1962 war es das Münchner St.-Anna-Gymnasium, das als bundesweit erste Schule Chinesisch als Arbeitsgemeinschaft in sein Lehrangebot aufnahm. Inzwischen gibt es im Bundesgebiet etwa hundert Schulen, an denen die Sprache gelehrt wird. In sechs Bundesländern - Baden-Württemberg, Bayern, Berlin, Brandenburg, Mecklenburg-Vorpommern und Nordrhein-Westfalen - gibt es sogar schon Lehrpläne.

Hundert Schulen in Deutschland, das sind ungefähr 0,3 Prozent. "Zu wenig", findet Liu Jinghui, Botschaftsrätin für Bildung und Wissenschaft der chinesischen Botschaft in Berlin. Seit einigen Jahren bemühen sich die Vertreter Chinas in Deutschland darum, ihrer Sprache im hiesigen Schulsystem zu Popularität zu verhelfen - mit unterschiedlichem Erfolg. Wo das Fach angeboten wird, sind die Klassen voll. "Englisch und Französisch, das sprechen unsere Nachbarn. Aber China ist viel weiter weg und deshalb was Besonderes. Wenn man die Sprache kann, sticht man später hervor", findet Alexander, 16.

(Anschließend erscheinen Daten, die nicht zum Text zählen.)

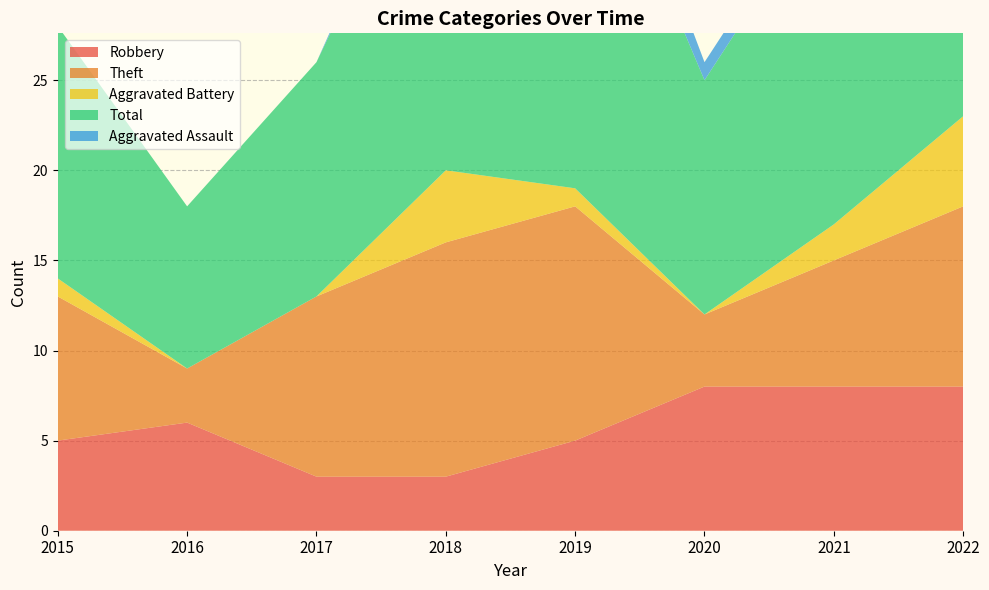

Reading left to right, transcribe all the data shown in this chart.

Robbery: 2015=5	2016=6	2017=3	2018=3	2019=5	2020=8	2021=8	2022=8
Theft: 2015=8	2016=3	2017=10	2018=13	2019=13	2020=4	2021=7	2022=10
Aggravated Battery: 2015=1	2016=0	2017=0	2018=4	2019=1	2020=0	2021=2	2022=5
Total: 2015=14	2016=9	2017=13	2018=21	2019=23	2020=13	2021=19	2022=24
Aggravated Assault: 2015=0	2016=0	2017=0	2018=1	2019=3	2020=1	2021=1	2022=0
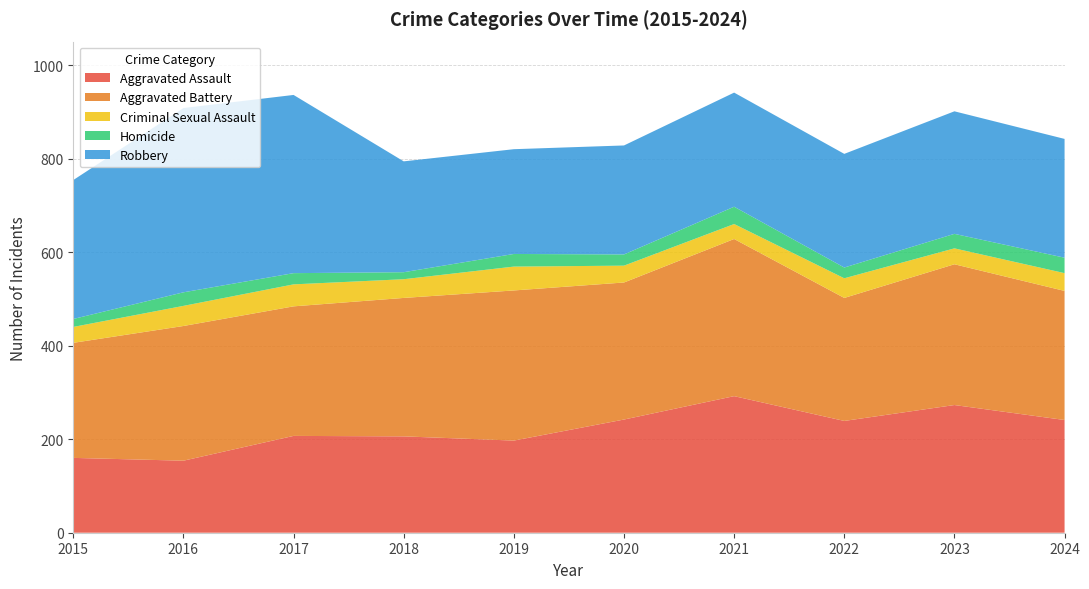

Reading left to right, transcribe all the data shown in this chart.

Aggravated Assault: 2015=160	2016=154	2017=207	2018=206	2019=197	2020=242	2021=292	2022=239	2023=273	2024=241
Aggravated Battery: 2015=246	2016=288	2017=277	2018=296	2019=321	2020=293	2021=336	2022=263	2023=301	2024=276
Criminal Sexual Assault: 2015=34	2016=43	2017=47	2018=40	2019=51	2020=36	2021=32	2022=42	2023=34	2024=38
Homicide: 2015=17	2016=29	2017=24	2018=15	2019=27	2020=24	2021=37	2022=23	2023=31	2024=33
Robbery: 2015=297	2016=394	2017=381	2018=237	2019=224	2020=233	2021=244	2022=243	2023=262	2024=254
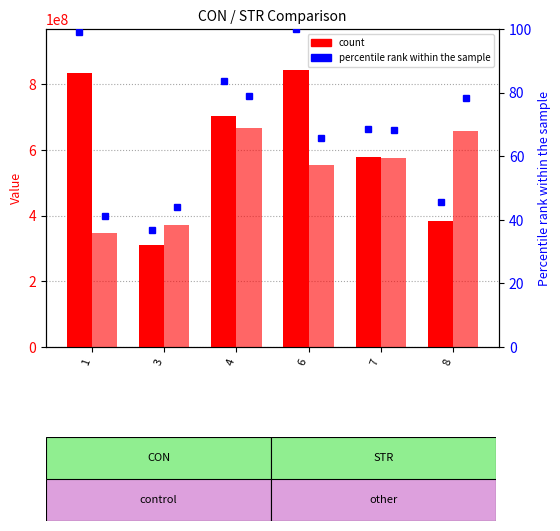

At which category is the sum across all series the highest?

6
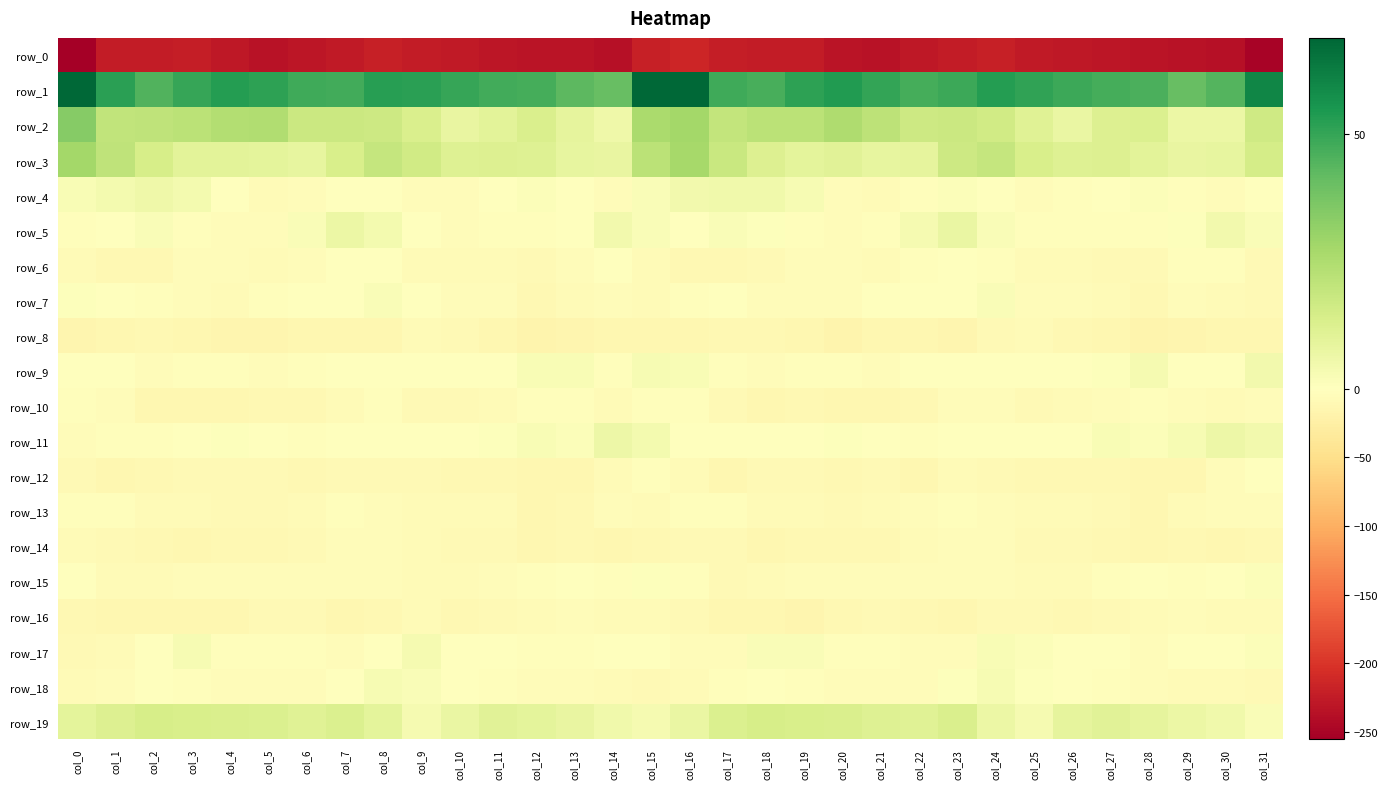

Read the row_4 value at col_18.

5.1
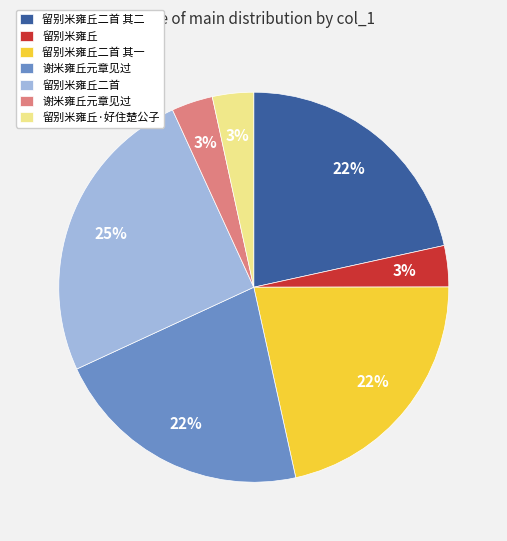

To the nearest percent, what is the average slice percentage?

14%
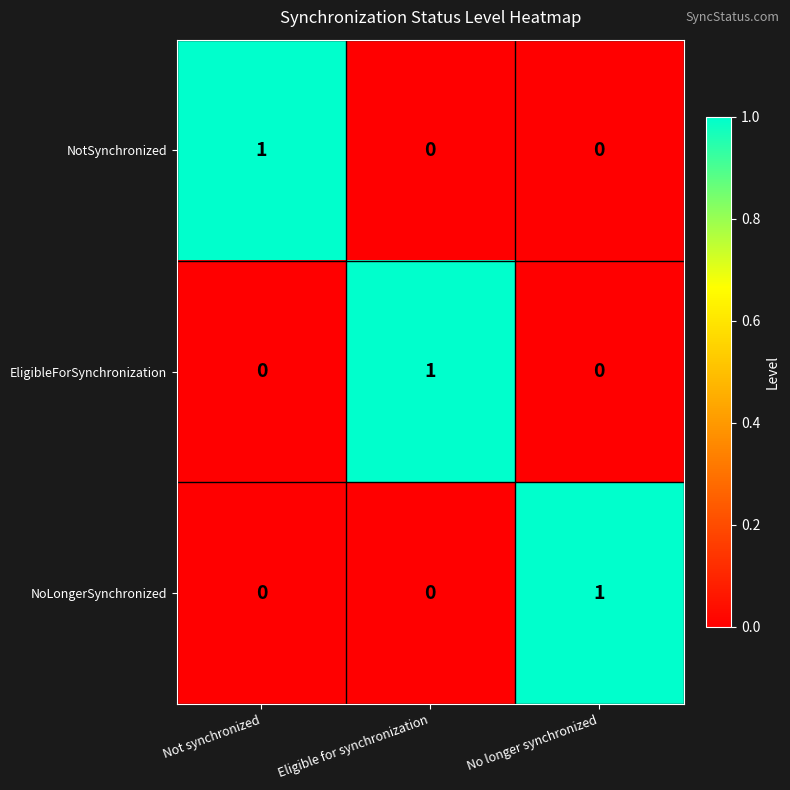

Reading right to left, extract all data points from this chart.

NotSynchronized: No longer synchronized=0	Eligible for synchronization=0	Not synchronized=1
EligibleForSynchronization: No longer synchronized=0	Eligible for synchronization=1	Not synchronized=0
NoLongerSynchronized: No longer synchronized=1	Eligible for synchronization=0	Not synchronized=0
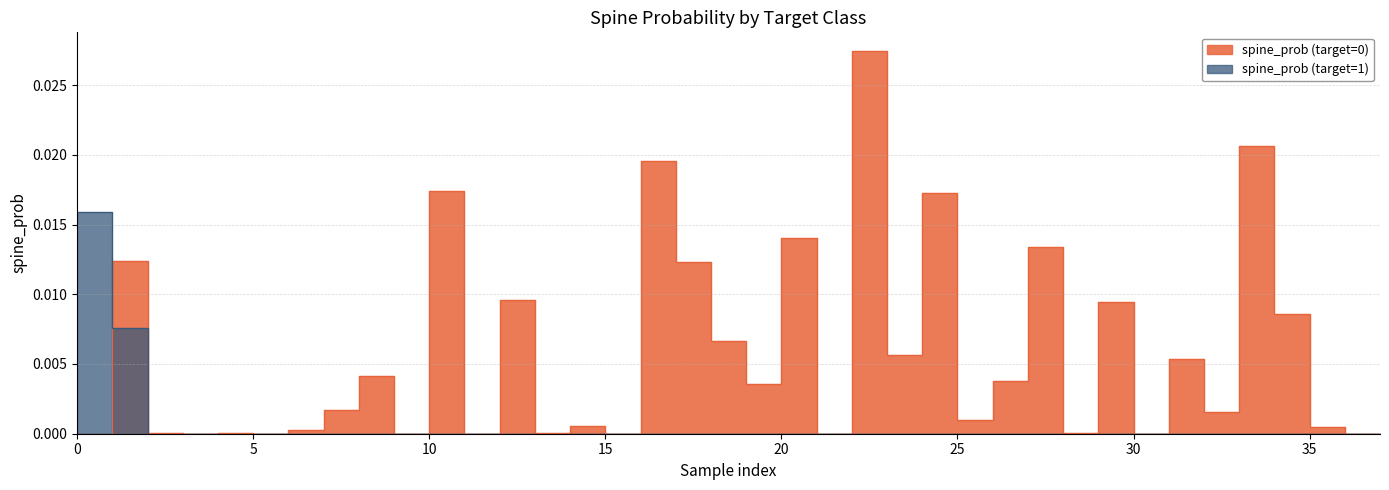

Which category has the highest value across all series?

22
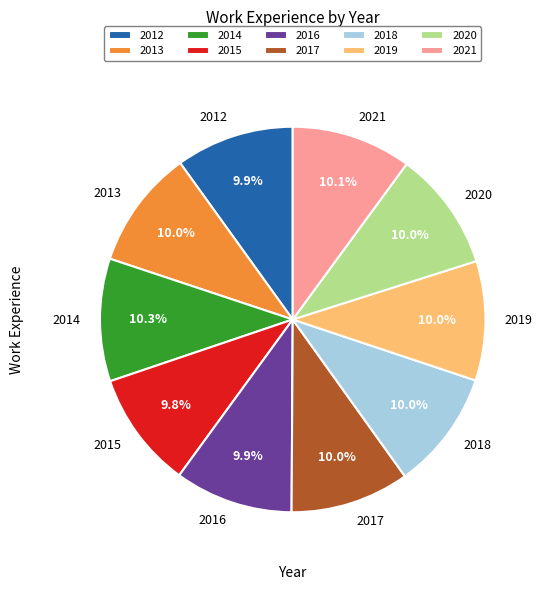

True or false: 2019 accounts for 10% of the total.

True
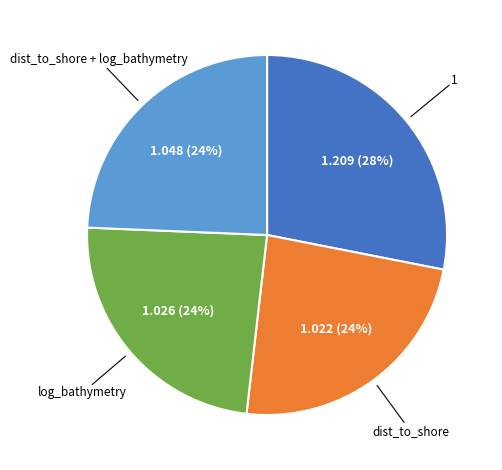

Is the sum of dist_to_shore and dist_to_shore + log_bathymetry greater than half?

No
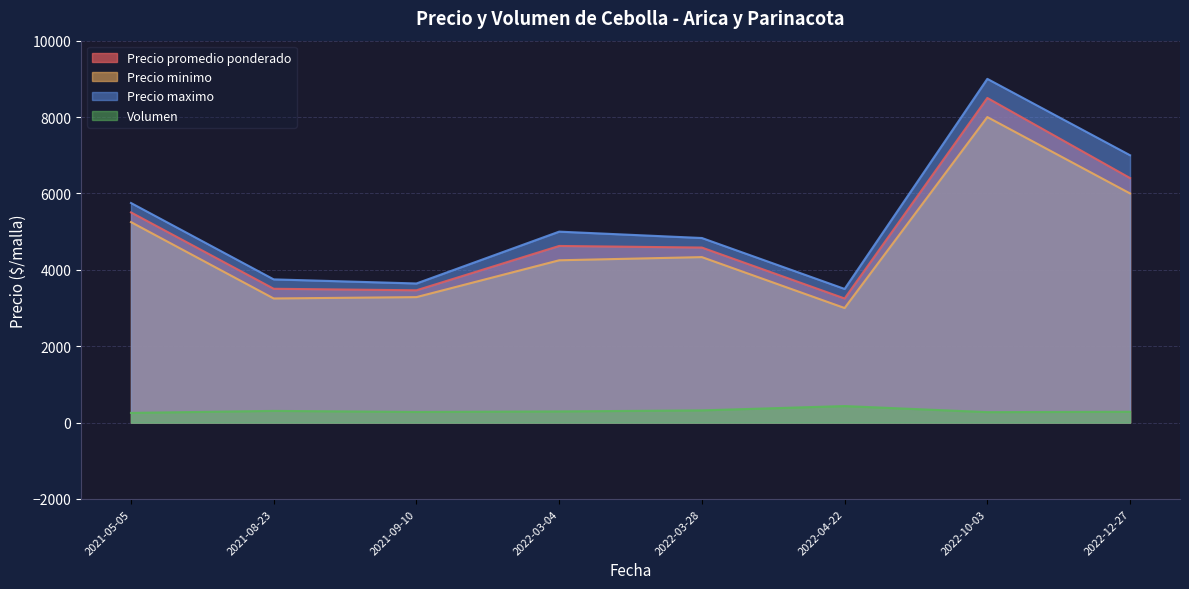

What is the smallest value displayed?

254.2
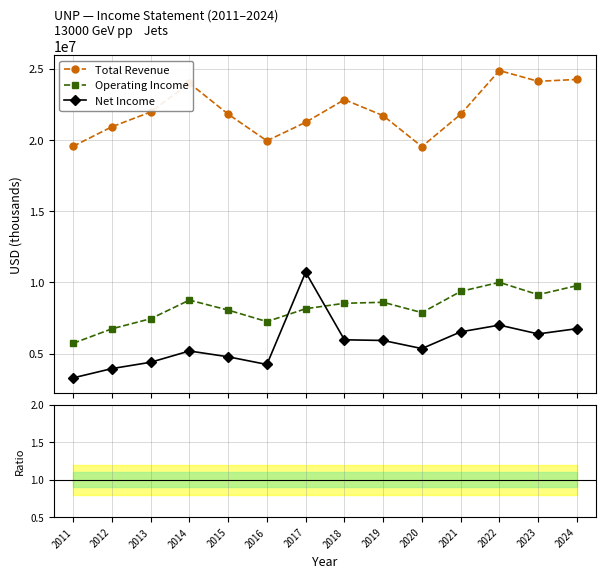

What is the value of the Total Revenue point at the 4th from the left?

23988000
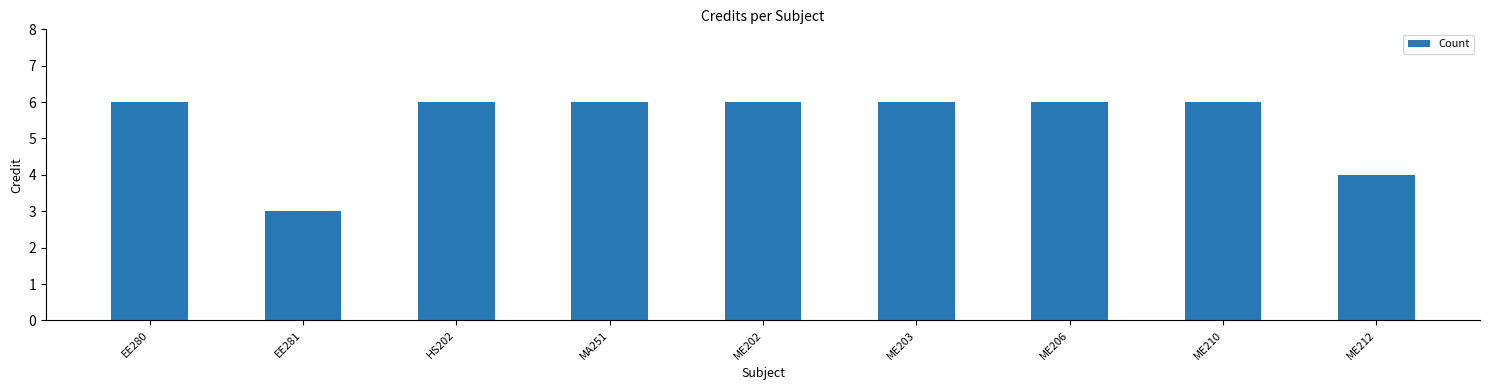

What is the difference between the maximum and minimum values?

3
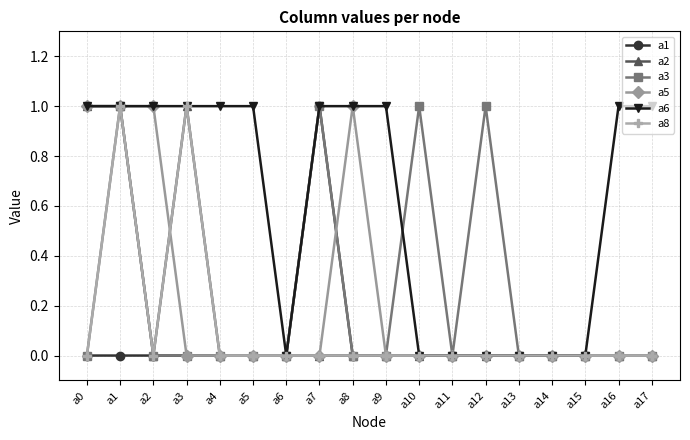

The value of a2 at a14 is 0. True or false?

True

Andreas Guder von der FU Berlin bremst die Euphorie. Er ist Vorsitzender des Fachverbandes Chinesisch, sozusagen die Interessenvertretung der chinesischen Sprache in Deutschland. "Das deutsche Bildungssystem ist immer noch viel zu eurozentrisch ausgelegt", sagt er. "Es gibt keine nichteuropäische Sprache, die man als Hauptfach im Lehramtsstudium wählen kann." Tatsächlich wird der Unterricht bisher von Muttersprachlern oder Sinologen mit Sonderverträgen gehalten, nicht aber von Lehrern mit regulärer Ausbildung in diesem Fach. Nur die Universität Köln und die bayerischen Unis bieten Chinesisch als Erweiterungsfach im Lehramtsstudium an.